## EXERCISE DATA

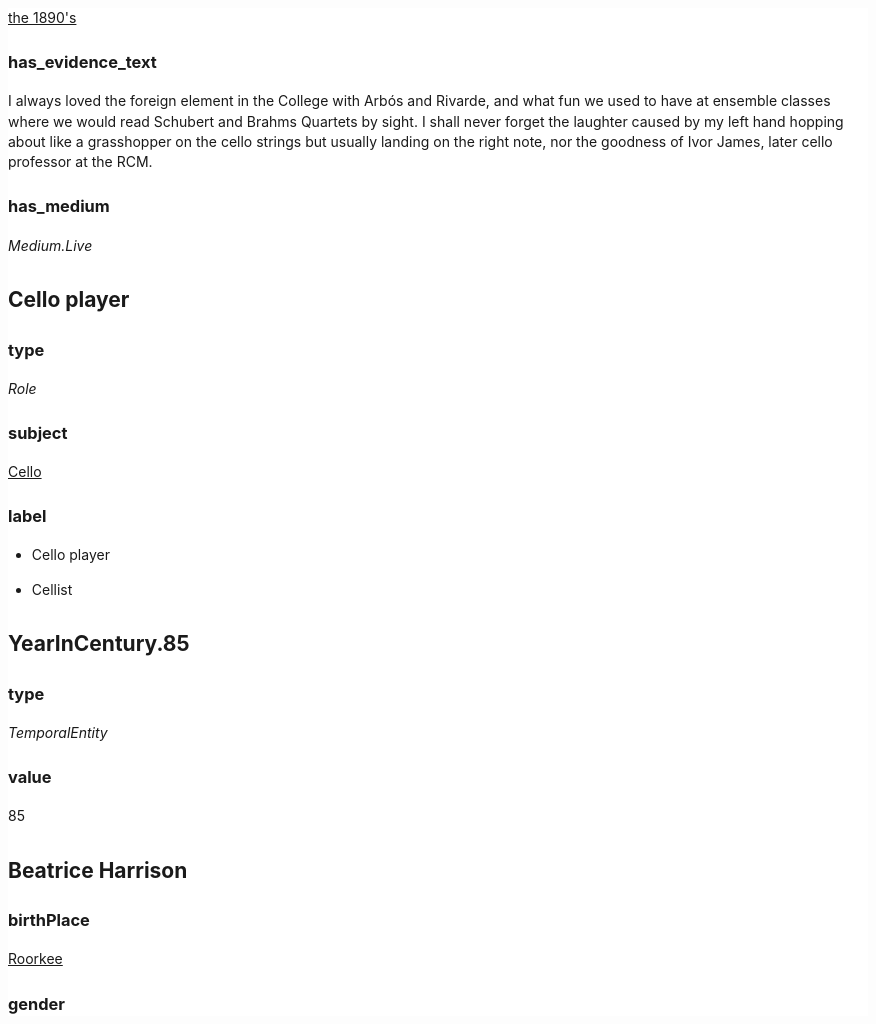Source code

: 
[the 1890's](#the-1890's)

### has_evidence_text


I always loved the foreign element in the College with Arbós and Rivarde, and what fun we used to have at ensemble classes where we would read Schubert and Brahms Quartets by sight. I shall never forget the laughter caused by my left hand hopping about like a grasshopper on the cello strings but usually landing on the right note, nor the goodness of Ivor James, later cello professor at the RCM. 

### has_medium


*Medium.Live*

## Cello player

### type


*Role*

### subject


[Cello](#Cello)

### label

 - Cello player

 - Cellist

## YearInCentury.85

### type


*TemporalEntity*

### value


85

## Beatrice Harrison

### birthPlace


[Roorkee](#Roorkee)

### gender
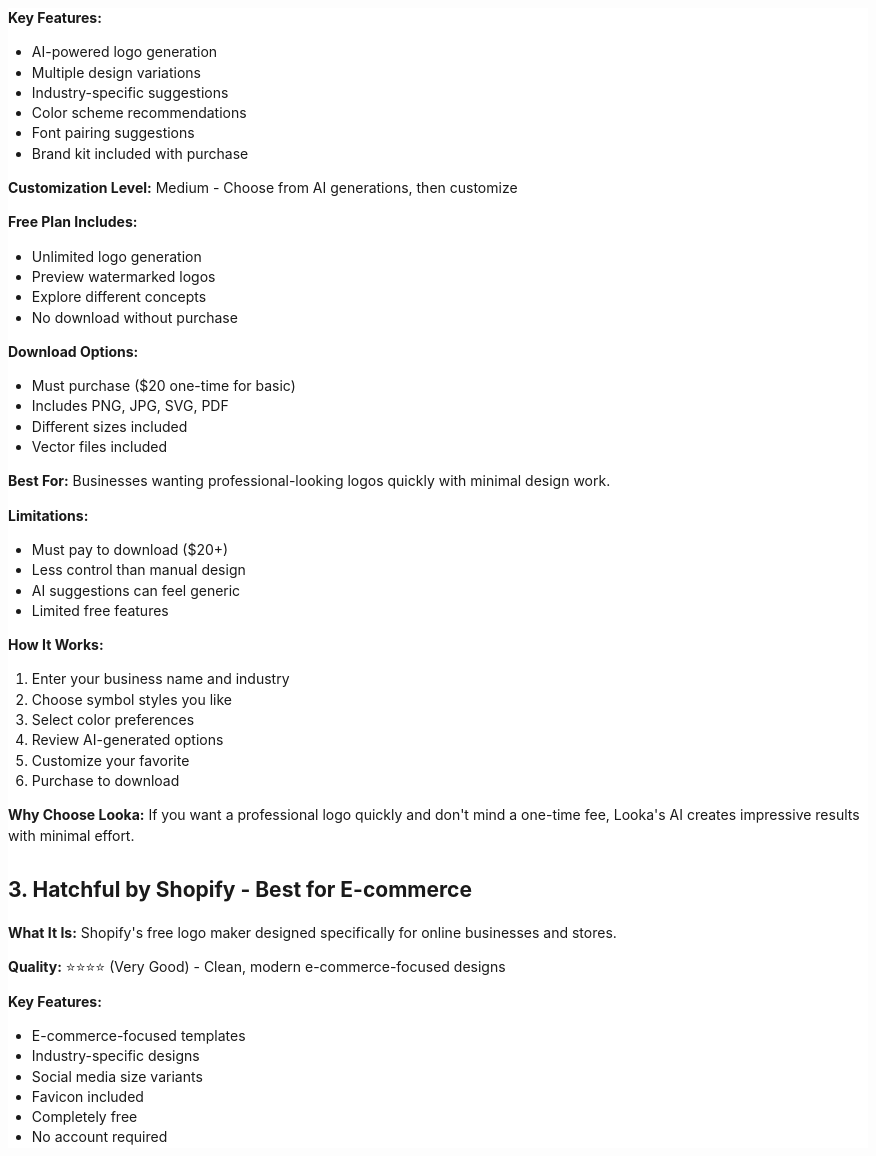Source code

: **Key Features:**

- AI-powered logo generation
- Multiple design variations
- Industry-specific suggestions
- Color scheme recommendations
- Font pairing suggestions
- Brand kit included with purchase

**Customization Level:** Medium - Choose from AI generations, then customize

**Free Plan Includes:**

- Unlimited logo generation
- Preview watermarked logos
- Explore different concepts
- No download without purchase

**Download Options:**

- Must purchase ($20 one-time for basic)
- Includes PNG, JPG, SVG, PDF
- Different sizes included
- Vector files included

**Best For:** Businesses wanting professional-looking logos quickly with minimal design work.

**Limitations:**

- Must pay to download ($20+)
- Less control than manual design
- AI suggestions can feel generic
- Limited free features

**How It Works:**

1. Enter your business name and industry
2. Choose symbol styles you like
3. Select color preferences
4. Review AI-generated options
5. Customize your favorite
6. Purchase to download

**Why Choose Looka:** If you want a professional logo quickly and don't mind a one-time fee, Looka's AI creates impressive results with minimal effort.

## 3. Hatchful by Shopify - Best for E-commerce

**What It Is:** Shopify's free logo maker designed specifically for online businesses and stores.

**Quality:** ⭐⭐⭐⭐ (Very Good) - Clean, modern e-commerce-focused designs

**Key Features:**

- E-commerce-focused templates
- Industry-specific designs
- Social media size variants
- Favicon included
- Completely free
- No account required
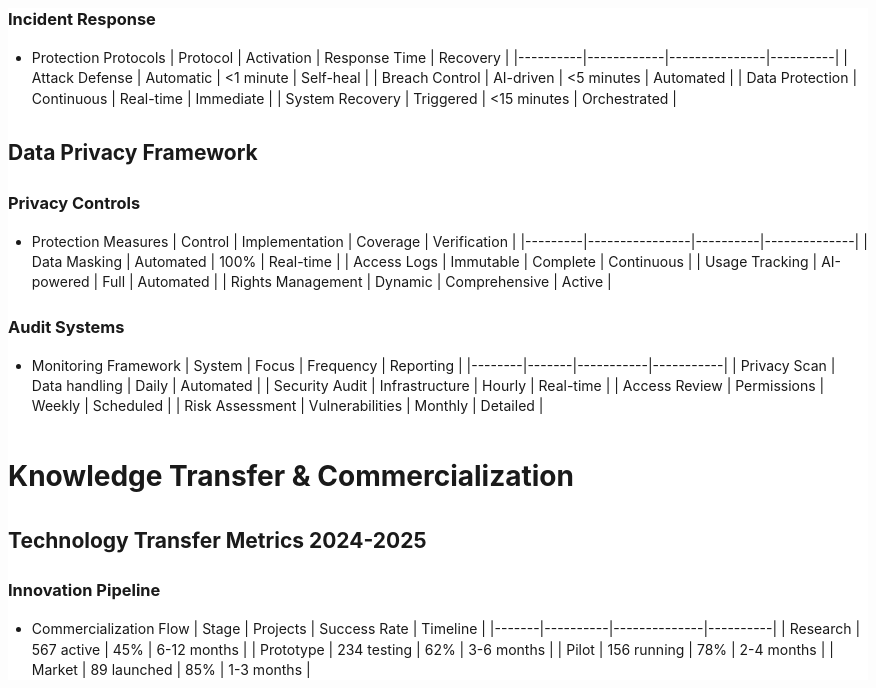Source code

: ### Incident Response
- Protection Protocols
  | Protocol | Activation | Response Time | Recovery |
  |----------|------------|---------------|----------|
  | Attack Defense | Automatic | <1 minute | Self-heal |
  | Breach Control | AI-driven | <5 minutes | Automated |
  | Data Protection | Continuous | Real-time | Immediate |
  | System Recovery | Triggered | <15 minutes | Orchestrated |

## Data Privacy Framework

### Privacy Controls
- Protection Measures
  | Control | Implementation | Coverage | Verification |
  |---------|----------------|----------|--------------|
  | Data Masking | Automated | 100% | Real-time |
  | Access Logs | Immutable | Complete | Continuous |
  | Usage Tracking | AI-powered | Full | Automated |
  | Rights Management | Dynamic | Comprehensive | Active |

### Audit Systems
- Monitoring Framework
  | System | Focus | Frequency | Reporting |
  |--------|-------|-----------|-----------|
  | Privacy Scan | Data handling | Daily | Automated |
  | Security Audit | Infrastructure | Hourly | Real-time |
  | Access Review | Permissions | Weekly | Scheduled |
  | Risk Assessment | Vulnerabilities | Monthly | Detailed |

# Knowledge Transfer & Commercialization

## Technology Transfer Metrics 2024-2025

### Innovation Pipeline
- Commercialization Flow
  | Stage | Projects | Success Rate | Timeline |
  |-------|----------|--------------|----------|
  | Research | 567 active | 45% | 6-12 months |
  | Prototype | 234 testing | 62% | 3-6 months |
  | Pilot | 156 running | 78% | 2-4 months |
  | Market | 89 launched | 85% | 1-3 months |
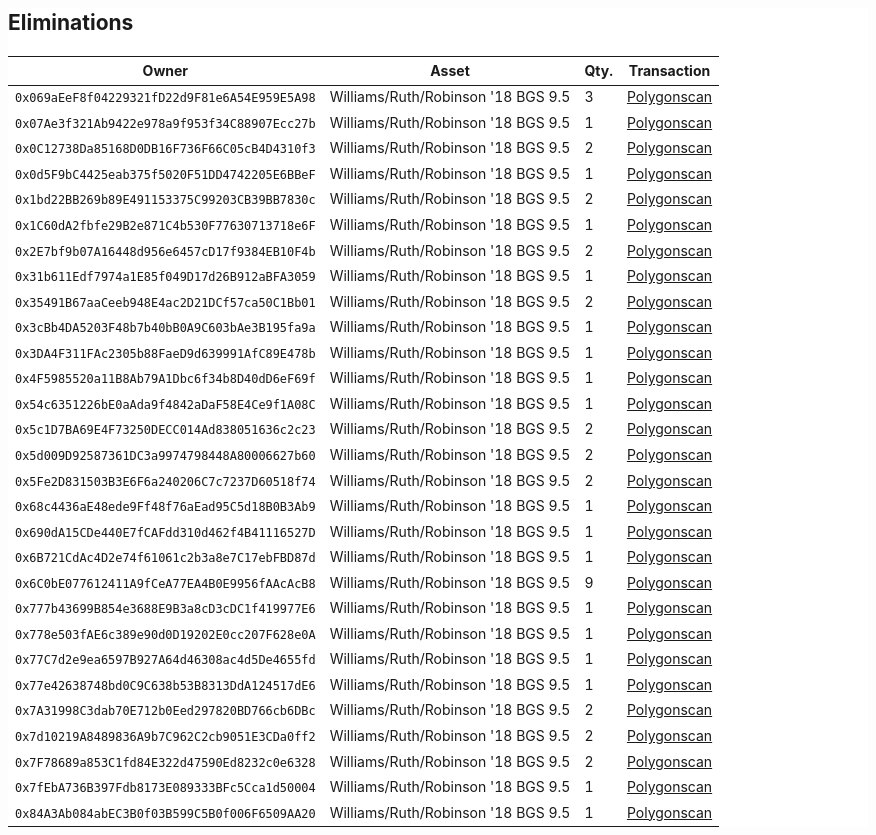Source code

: 
## Eliminations

| Owner | Asset | Qty. | Transaction |
| --- | --- | --- | --- |
| `0x069aEeF8f04229321fD22d9F81e6A54E959E5A98` | Williams/Ruth/Robinson '18 BGS 9.5 | 3 | [Polygonscan](https://polygonscan.com/tx/0x61dbe8ab2b101db6364ca0517e8b8f618e774ebd460feec3c802eede2808dd53) |
| `0x07Ae3f321Ab9422e978a9f953f34C88907Ecc27b` | Williams/Ruth/Robinson '18 BGS 9.5 | 1 | [Polygonscan](https://polygonscan.com/tx/0x237b1c40a8433b9969b249871c9afcfaf5292d29c2f950accd0e818e525f1952) |
| `0x0C12738Da85168D0DB16F736F66C05cB4D4310f3` | Williams/Ruth/Robinson '18 BGS 9.5 | 2 | [Polygonscan](https://polygonscan.com/tx/0xe58dc0957695ef634d4330cdf39994a637cdf86ae7814ca21f7cad14ecc99676) |
| `0x0d5F9bC4425eab375f5020F51DD4742205E6BBeF` | Williams/Ruth/Robinson '18 BGS 9.5 | 1 | [Polygonscan](https://polygonscan.com/tx/0xc193e7226f0adf2129fba583e0b31bc0b0d7462d6ac3a2fdb1ed5fe114ac43ca) |
| `0x1bd22BB269b89E491153375C99203CB39BB7830c` | Williams/Ruth/Robinson '18 BGS 9.5 | 2 | [Polygonscan](https://polygonscan.com/tx/0xca5d239810a79116ebf0ae1680977658369c9bea782cac63cf6800cc18290a85) |
| `0x1C60dA2fbfe29B2e871C4b530F77630713718e6F` | Williams/Ruth/Robinson '18 BGS 9.5 | 1 | [Polygonscan](https://polygonscan.com/tx/0x45d45d4c92202bb00a648ab057efa9ad437b6f01c2efd686bc355a400697934a) |
| `0x2E7bf9b07A16448d956e6457cD17f9384EB10F4b` | Williams/Ruth/Robinson '18 BGS 9.5 | 2 | [Polygonscan](https://polygonscan.com/tx/0x66681157936e67d82204fbe1248b43886452fbd5627f859be3723ebba9efa7da) |
| `0x31b611Edf7974a1E85f049D17d26B912aBFA3059` | Williams/Ruth/Robinson '18 BGS 9.5 | 1 | [Polygonscan](https://polygonscan.com/tx/0x9db698fe6d98c2bd1636da486a4cff15be4ea9efc5dc0135a7e83be55ae0cdda) |
| `0x35491B67aaCeeb948E4ac2D21DCf57ca50C1Bb01` | Williams/Ruth/Robinson '18 BGS 9.5 | 2 | [Polygonscan](https://polygonscan.com/tx/0x27f660cf0e0737986ae85af66b675fd247e02926e3e48bf3af8a9e75f7dd06de) |
| `0x3cBb4DA5203F48b7b40bB0A9C603bAe3B195fa9a` | Williams/Ruth/Robinson '18 BGS 9.5 | 1 | [Polygonscan](https://polygonscan.com/tx/0x55a14a9579cc1a56e99a2c5c6112f581366be69817ef06570b919dcd79877954) |
| `0x3DA4F311FAc2305b88FaeD9d639991AfC89E478b` | Williams/Ruth/Robinson '18 BGS 9.5 | 1 | [Polygonscan](https://polygonscan.com/tx/0x5b5180a06f9df2ef8abd4997f667330555eb1b29a3fb74889dac7f237d92560e) |
| `0x4F5985520a11B8Ab79A1Dbc6f34b8D40dD6eF69f` | Williams/Ruth/Robinson '18 BGS 9.5 | 1 | [Polygonscan](https://polygonscan.com/tx/0xc9271ae5ead9eba380c654e04279b599f3a21a5d340404bd4262187f9489784e) |
| `0x54c6351226bE0aAda9f4842aDaF58E4Ce9f1A08C` | Williams/Ruth/Robinson '18 BGS 9.5 | 1 | [Polygonscan](https://polygonscan.com/tx/0x81b98bbb931ec9926aa9d9758e8635528fa7ccbdd31337d6c28d4f66198b4d27) |
| `0x5c1D7BA69E4F73250DECC014Ad838051636c2c23` | Williams/Ruth/Robinson '18 BGS 9.5 | 2 | [Polygonscan](https://polygonscan.com/tx/0xd2c2f6fa02839d688a396cc37ce264e6c163fc79ecae44b8937c9369474e1cc3) |
| `0x5d009D92587361DC3a9974798448A80006627b60` | Williams/Ruth/Robinson '18 BGS 9.5 | 2 | [Polygonscan](https://polygonscan.com/tx/0x5a829ad9611de3599990ca27086a13394472585738cd07a543b64bce7dc20317) |
| `0x5Fe2D831503B3E6F6a240206C7c7237D60518f74` | Williams/Ruth/Robinson '18 BGS 9.5 | 2 | [Polygonscan](https://polygonscan.com/tx/0xbb32b9aadce6c5480c49dfb7ce6edd216b3048e65215b4aa78be3c5100d1c3ad) |
| `0x68c4436aE48ede9Ff48f76aEad95C5d18B0B3Ab9` | Williams/Ruth/Robinson '18 BGS 9.5 | 1 | [Polygonscan](https://polygonscan.com/tx/0xf6383af01de8e73aa3aad5d00c9472b8a4a7de5b11200d9fb6622253a0cc359a) |
| `0x690dA15CDe440E7fCAFdd310d462f4B41116527D` | Williams/Ruth/Robinson '18 BGS 9.5 | 1 | [Polygonscan](https://polygonscan.com/tx/0xd5bb8dd6b756dbb314396274c6187bfd454065e529e601d540e07bba60e40bf1) |
| `0x6B721CdAc4D2e74f61061c2b3a8e7C17ebFBD87d` | Williams/Ruth/Robinson '18 BGS 9.5 | 1 | [Polygonscan](https://polygonscan.com/tx/0x9e8481783918748dda6d72eecedd860e7423eb41e268d6d30dc0b99373447ecb) |
| `0x6C0bE077612411A9fCeA77EA4B0E9956fAAcAcB8` | Williams/Ruth/Robinson '18 BGS 9.5 | 9 | [Polygonscan](https://polygonscan.com/tx/0x56f15eadfc85c8ff835c306b8f8a150aa5b6c1cd7fb57c9e126596fa7aacfc63) |
| `0x777b43699B854e3688E9B3a8cD3cDC1f419977E6` | Williams/Ruth/Robinson '18 BGS 9.5 | 1 | [Polygonscan](https://polygonscan.com/tx/0xcaf3d16236752cd9a4218df76fcce8d6d03ddce80321b0a1537befb9da9c3a1f) |
| `0x778e503fAE6c389e90d0D19202E0cc207F628e0A` | Williams/Ruth/Robinson '18 BGS 9.5 | 1 | [Polygonscan](https://polygonscan.com/tx/0xf04460e6c87ac3adbb318a50e92dd132c4d83a3b1abe4061fcdea4c105b02e73) |
| `0x77C7d2e9ea6597B927A64d46308ac4d5De4655fd` | Williams/Ruth/Robinson '18 BGS 9.5 | 1 | [Polygonscan](https://polygonscan.com/tx/0x0c76552dbb3c3ef0f3f338854d75281a891ee1564de901ae47387021d5394e59) |
| `0x77e42638748bd0C9C638b53B8313DdA124517dE6` | Williams/Ruth/Robinson '18 BGS 9.5 | 1 | [Polygonscan](https://polygonscan.com/tx/0x08b585c9748b0cecff1c28670e7f4389638e6a8fcb13a74bb02429f20f9886b6) |
| `0x7A31998C3dab70E712b0Eed297820BD766cb6DBc` | Williams/Ruth/Robinson '18 BGS 9.5 | 2 | [Polygonscan](https://polygonscan.com/tx/0x0129ff19c1f4add9d074fce54de9e176c76392e64fb153b67f8a67db25c99c8a) |
| `0x7d10219A8489836A9b7C962C2cb9051E3CDa0ff2` | Williams/Ruth/Robinson '18 BGS 9.5 | 2 | [Polygonscan](https://polygonscan.com/tx/0xafe0d250d2e27770ed2c0fd9be38ca96ef49a27662d68113d69f1ba7d129789b) |
| `0x7F78689a853C1fd84E322d47590Ed8232c0e6328` | Williams/Ruth/Robinson '18 BGS 9.5 | 2 | [Polygonscan](https://polygonscan.com/tx/0xb2b20fbf3fa48ef7880d5dcec2460db88619174879266ce829248438ee5c91e3) |
| `0x7fEbA736B397Fdb8173E089333BFc5Cca1d50004` | Williams/Ruth/Robinson '18 BGS 9.5 | 1 | [Polygonscan](https://polygonscan.com/tx/0x25e8cbe54efdaf1cfc9ae5f7a85a92af0f93c5c3e650516c2e22f9032bf5aabb) |
| `0x84A3Ab084abEC3B0f03B599C5B0f006F6509AA20` | Williams/Ruth/Robinson '18 BGS 9.5 | 1 | [Polygonscan](https://polygonscan.com/tx/0xb0eb78525dd215ac1579f5aebdc37c3993305819a42ed59de1056fd02cdc0fad) |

## DESCRIPTION OF THE TASK
Reproduce everything from the start of the data down through the line containing "with minimal effort.", swapping "Cello player" for "Violoncello player" and leaving all other text unchanged. Omit the pictures from the output.

## WRITTEN SOLUTION
Source code

: 
[the 1890's](#the-1890's)

### has_evidence_text


I always loved the foreign element in the College with Arbós and Rivarde, and what fun we used to have at ensemble classes where we would read Schubert and Brahms Quartets by sight. I shall never forget the laughter caused by my left hand hopping about like a grasshopper on the cello strings but usually landing on the right note, nor the goodness of Ivor James, later cello professor at the RCM. 

### has_medium


*Medium.Live*

## Violoncello player

### type


*Role*

### subject


[Cello](#Cello)

### label

 - Violoncello player

 - Cellist

## YearInCentury.85

### type


*TemporalEntity*

### value


85

## Beatrice Harrison

### birthPlace


[Roorkee](#Roorkee)

### gender
Source code

: **Key Features:**

- AI-powered logo generation
- Multiple design variations
- Industry-specific suggestions
- Color scheme recommendations
- Font pairing suggestions
- Brand kit included with purchase

**Customization Level:** Medium - Choose from AI generations, then customize

**Free Plan Includes:**

- Unlimited logo generation
- Preview watermarked logos
- Explore different concepts
- No download without purchase

**Download Options:**

- Must purchase ($20 one-time for basic)
- Includes PNG, JPG, SVG, PDF
- Different sizes included
- Vector files included

**Best For:** Businesses wanting professional-looking logos quickly with minimal design work.

**Limitations:**

- Must pay to download ($20+)
- Less control than manual design
- AI suggestions can feel generic
- Limited free features

**How It Works:**

1. Enter your business name and industry
2. Choose symbol styles you like
3. Select color preferences
4. Review AI-generated options
5. Customize your favorite
6. Purchase to download

**Why Choose Looka:** If you want a professional logo quickly and don't mind a one-time fee, Looka's AI creates impressive results with minimal effort.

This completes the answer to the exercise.